## THE TASK
Set down the lines starting at the line that contains "ضمانه نگفت قرینه" and ending at the line that contains "بی خود گفت. ما نگفته بودیم به او.", both included, reproducing them without any change.

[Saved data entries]
============
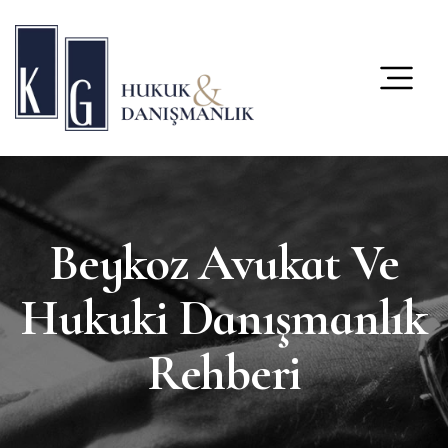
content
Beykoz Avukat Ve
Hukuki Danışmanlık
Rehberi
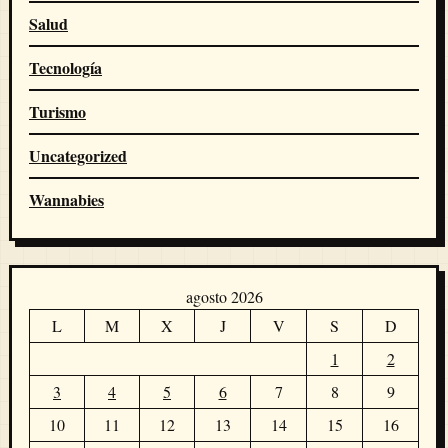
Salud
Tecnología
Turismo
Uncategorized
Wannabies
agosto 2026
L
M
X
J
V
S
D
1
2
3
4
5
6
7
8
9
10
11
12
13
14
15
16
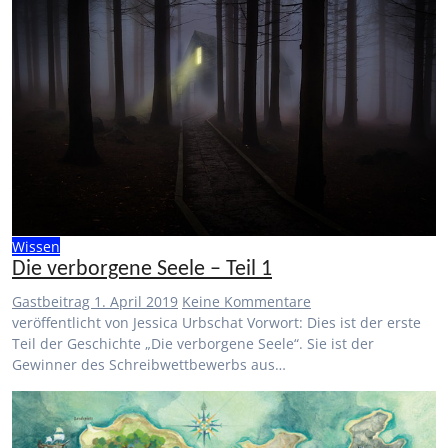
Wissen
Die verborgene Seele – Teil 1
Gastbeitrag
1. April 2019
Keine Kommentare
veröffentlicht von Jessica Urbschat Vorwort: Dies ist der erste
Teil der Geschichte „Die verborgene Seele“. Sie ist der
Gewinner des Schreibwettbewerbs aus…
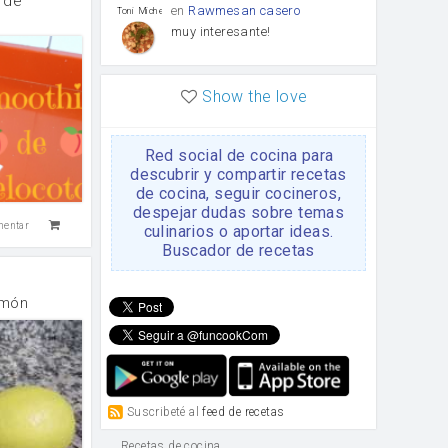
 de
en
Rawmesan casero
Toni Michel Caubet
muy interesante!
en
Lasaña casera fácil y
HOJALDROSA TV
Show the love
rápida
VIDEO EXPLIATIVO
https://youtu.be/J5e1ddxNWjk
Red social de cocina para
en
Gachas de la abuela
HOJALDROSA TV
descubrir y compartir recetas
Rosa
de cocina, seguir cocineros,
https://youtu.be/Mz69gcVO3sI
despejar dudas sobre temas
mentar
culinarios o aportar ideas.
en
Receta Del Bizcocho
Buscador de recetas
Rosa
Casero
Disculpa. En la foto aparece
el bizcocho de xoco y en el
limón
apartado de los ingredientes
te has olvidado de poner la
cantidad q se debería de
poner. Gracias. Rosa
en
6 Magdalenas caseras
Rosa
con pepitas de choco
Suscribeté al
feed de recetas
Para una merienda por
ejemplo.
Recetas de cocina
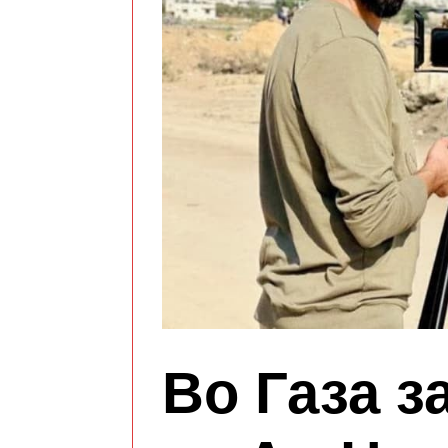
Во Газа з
============
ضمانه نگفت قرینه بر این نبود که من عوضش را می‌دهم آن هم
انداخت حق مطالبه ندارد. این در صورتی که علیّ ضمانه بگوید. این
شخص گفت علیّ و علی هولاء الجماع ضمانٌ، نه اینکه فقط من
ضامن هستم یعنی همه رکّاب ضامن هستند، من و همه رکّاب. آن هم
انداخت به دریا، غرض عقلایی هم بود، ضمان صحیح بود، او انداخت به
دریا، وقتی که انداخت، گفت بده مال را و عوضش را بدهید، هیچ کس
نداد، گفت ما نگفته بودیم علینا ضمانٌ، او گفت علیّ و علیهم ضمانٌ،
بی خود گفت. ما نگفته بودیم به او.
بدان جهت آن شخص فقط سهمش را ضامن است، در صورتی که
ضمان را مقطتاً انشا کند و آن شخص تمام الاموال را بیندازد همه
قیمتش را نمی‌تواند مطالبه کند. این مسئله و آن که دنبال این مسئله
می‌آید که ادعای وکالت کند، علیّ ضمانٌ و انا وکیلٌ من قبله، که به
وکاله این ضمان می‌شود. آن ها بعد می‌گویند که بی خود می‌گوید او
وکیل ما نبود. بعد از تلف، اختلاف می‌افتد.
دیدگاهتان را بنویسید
============
## YOUR RESPONSE
ضمانه نگفت قرینه بر این نبود که من عوضش را می‌دهم آن هم
انداخت حق مطالبه ندارد. این در صورتی که علیّ ضمانه بگوید. این
شخص گفت علیّ و علی هولاء الجماع ضمانٌ، نه اینکه فقط من
ضامن هستم یعنی همه رکّاب ضامن هستند، من و همه رکّاب. آن هم
انداخت به دریا، غرض عقلایی هم بود، ضمان صحیح بود، او انداخت به
دریا، وقتی که انداخت، گفت بده مال را و عوضش را بدهید، هیچ کس
نداد، گفت ما نگفته بودیم علینا ضمانٌ، او گفت علیّ و علیهم ضمانٌ،
بی خود گفت. ما نگفته بودیم به او.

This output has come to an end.